#### [Work instruction]
List every person named in the caption that opens the text on theater for young audiences below.

#### [Text section]
==========

Dedra A. Woods in The Little Prince, adapted by Rick Cummins and John Scoullar, based on the book by Antoine de Saint-Exupéry; Original music by David Dabbon. Produced by special arrangement with DRAMATIC PUBLISHING, Woodstock, IL. Seattle Children’s Theatre, Seattle, WA. Photo by Elise Bakketun.

What do you want your TYA legacy to be?

  • I would love to leave a legacy of new work, and I would love to leave a legacy of feeling as though I was able to make other people feel involved in the work – both audiences feel as though they were involved in the work I created, as many artists as possible from many genres were involved in the work I created, so I think it goes to a sense of community and to a sense of artistic and collaborative exchange.

  • Dwayne Hartford

    If I can help kids to envision a world where we embrace each other and embrace our differences and embrace what brings us together, that’s the future. And that can only lead to good results. That can only lead to much more of a world that I would like to see. I’m in this very wonderful place where I can perhaps make a difference to the future by encouraging kids to love themselves and love each other.

==========

#### [Input data]
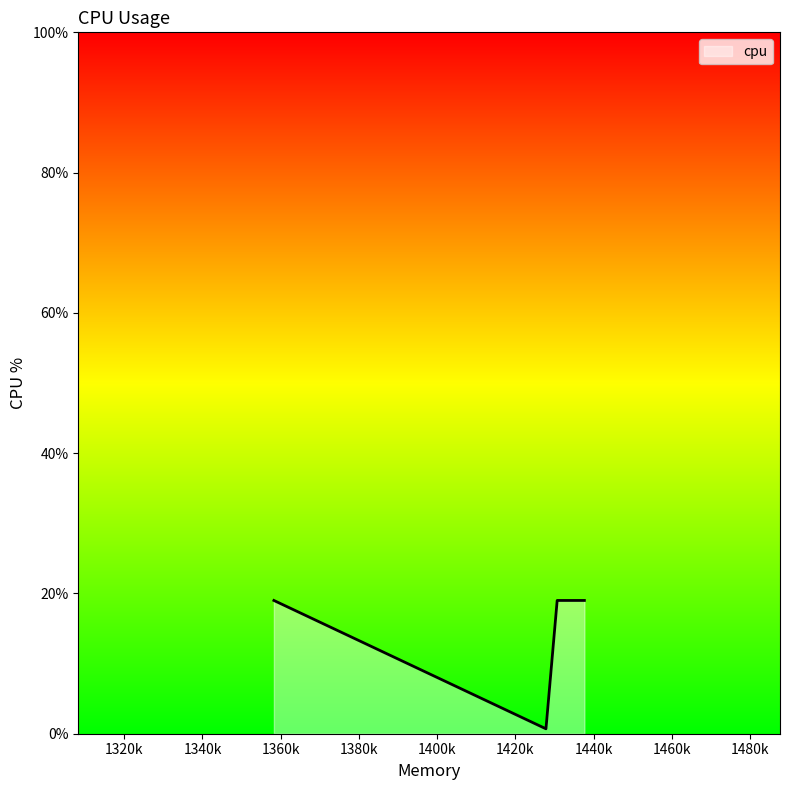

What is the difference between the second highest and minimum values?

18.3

==========

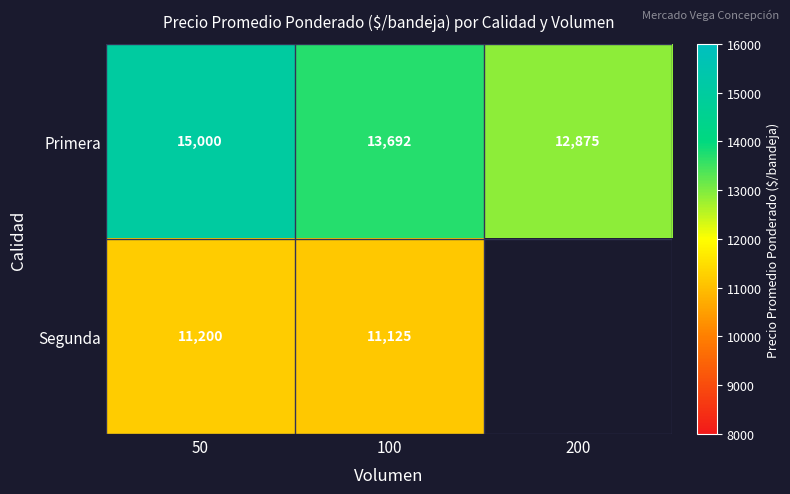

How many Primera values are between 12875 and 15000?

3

==========

#### [Solution below]
Dedra A. Woods, Rick Cummins, John Scoullar, Antoine de Saint-Exupéry, David Dabbon, Elise Bakketun